--- TEXTE FOURNI ---
Au fur et à mesure que se rapproche le 25 mai 2018, date d’entrée en vigueur du Règlement général pour la protection des données personnelles (RGPD), les articles se multiplient sur les enjeux et la manière, pour les entreprises, de se conformer à ce nouvel environnement réglementaire.
A côté d’autres contraintes (tenir un registre des traitements, procéder à des analyses d’impact, obtenir le consentement des personnes concernées…), les entreprises de plus de 250 salariés sont globalement dans l’obligation de nommer un Délégué à la Protection des Données ou DPO (Data Protection Officer) (voir le commentaire n°2 pour plus de précisions). Le texte du règlement donne quelques éléments sur le profil et la mission du DPO sans entrer dans les détails des qualités et compétences requises.
Ce que dit le RGPD
L’article 39 du Règlement est consacré aux « Missions du délégué à la protection des données ». Le DPO a notamment un rôle de conseil sur les obligations de l’entreprise, de contrôle du respect du règlement, d’interface avec l’autorité de contrôle.
Le second alinéa de l’article dit : « Le délégué à la protection des données tient dûment compte, dans l’accomplissement de ses missions, du risque associé aux opérations de traitement compte tenu de la nature, de la portée, du contexte et des finalités du traitement ».
La notion de risque associé à la nature et à la vie des données apparaît en toile de fond de toute l’activité du DPO, et le CR2PA se réjouit de cette approche.
Ce que disent les experts
Des fonctions ou missions énoncées par le Règlement aux compétences et qualités nécessaires pour les mettre en œuvre, il y a une certaine marge d’interprétation, comme toujours. La littérature sur le sujet est abondante dans la presse et sur les réseaux sociaux professionnels ; or, elle concentre le plus souvent les compétences autour de deux disciplines : l’informatique et le droit, avec toutefois quelques ouvertures vers le management et la gestion de données :
« Les fonctions du DPO seront principalement définies par la gestion de projet à différents niveaux/services : la sécurité, gouvernance, protection des données (commerciales ou internes) ou encore la mise en conformité des données avec la réglementation européenne. Dans certaines sociétés, le DPO sera amené à traiter la donnée ou encore la segmenter afin d’optimiser les échanges internes sur ces sujets. Dans de tels cas, les besoins porteront sur des profils un peu plus techniques […] avec une forte appétence ou compétence en gestion de données », article de l’usine-digitale
Le guide « Données personnelles et Systèmes d’information » publié conjointement par le CIGREF, l’AFAI et TECH IN France évoque les qualités professionnelles de DPO (page 86) en insistant sur les connaissances en droit et en protection des données mais aussi sur la connaissance du secteur d’activité de l’entreprise concernée et sur l’autorité du DPO dans l’entreprise.
Dans un billet intitulé « On ne s’improvise pas DPO ! » Florence Bonnet estime que : « Parmi les savoir-faire recherchés par les organisations, la capacité d’analyse arrive en tête, suivie de la connaissance de la réglementation, de compétences en gestion de projet et enfin de compétences IT/sécurité. Côté savoir-être, le DPO doit faire preuve de réflexion stratégique (37%), de capacités de communication (36%), d’esprit pratique (35%) et de créativité (26%) ».
---
**TRAVAIL DEMANDÉ:**
[a] Citez le passage du texte sur le DPO qui va de « Le second alinéa » à « de cette approche. ».
[b] Veuillez présenter sous forme de liste numérotée les lignes des entrées, de la ligne contenant « Question: Which is » à la ligne contenant « Answer: (A) », toutes deux incluses, sans les lignes vides.
Le texte sur le DPO et les entrées sont deux matériaux sans lien entre eux.
--- ENTRÉES PRÉSENTÉES ---
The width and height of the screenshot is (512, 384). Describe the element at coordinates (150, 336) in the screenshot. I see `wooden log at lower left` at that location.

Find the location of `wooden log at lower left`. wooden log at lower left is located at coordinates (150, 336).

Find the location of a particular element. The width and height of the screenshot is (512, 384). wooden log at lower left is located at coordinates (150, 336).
---
--- ENTRÉES PRÉSENTÉES ---
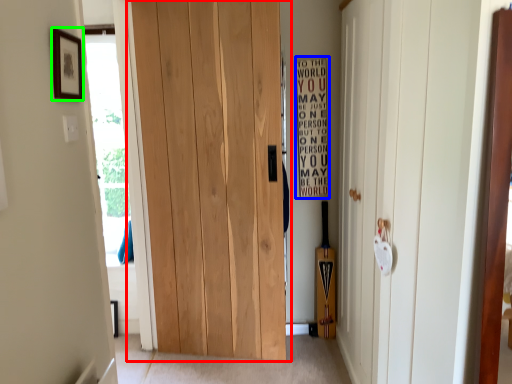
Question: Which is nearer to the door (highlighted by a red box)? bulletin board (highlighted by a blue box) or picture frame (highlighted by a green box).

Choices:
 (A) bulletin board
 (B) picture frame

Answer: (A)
---
**CORRIGÉ PAR TÂCHE:**
[a]
Le second alinéa de l’article dit : « Le délégué à la protection des données tient dûment compte, dans l’accomplissement de ses missions, du risque associé aux opérations de traitement compte tenu de la nature, de la portée, du contexte et des finalités du traitement ».
La notion de risque associé à la nature et à la vie des données apparaît en toile de fond de toute l’activité du DPO, et le CR2PA se réjouit de cette approche.

[b]
1. Question: Which is nearer to the door (highlighted by a red box)? bulletin board (highlighted by a blue box) or picture frame (highlighted by a green box).
2. Choices:
3.  (A) bulletin board
4.  (B) picture frame
5. Answer: (A)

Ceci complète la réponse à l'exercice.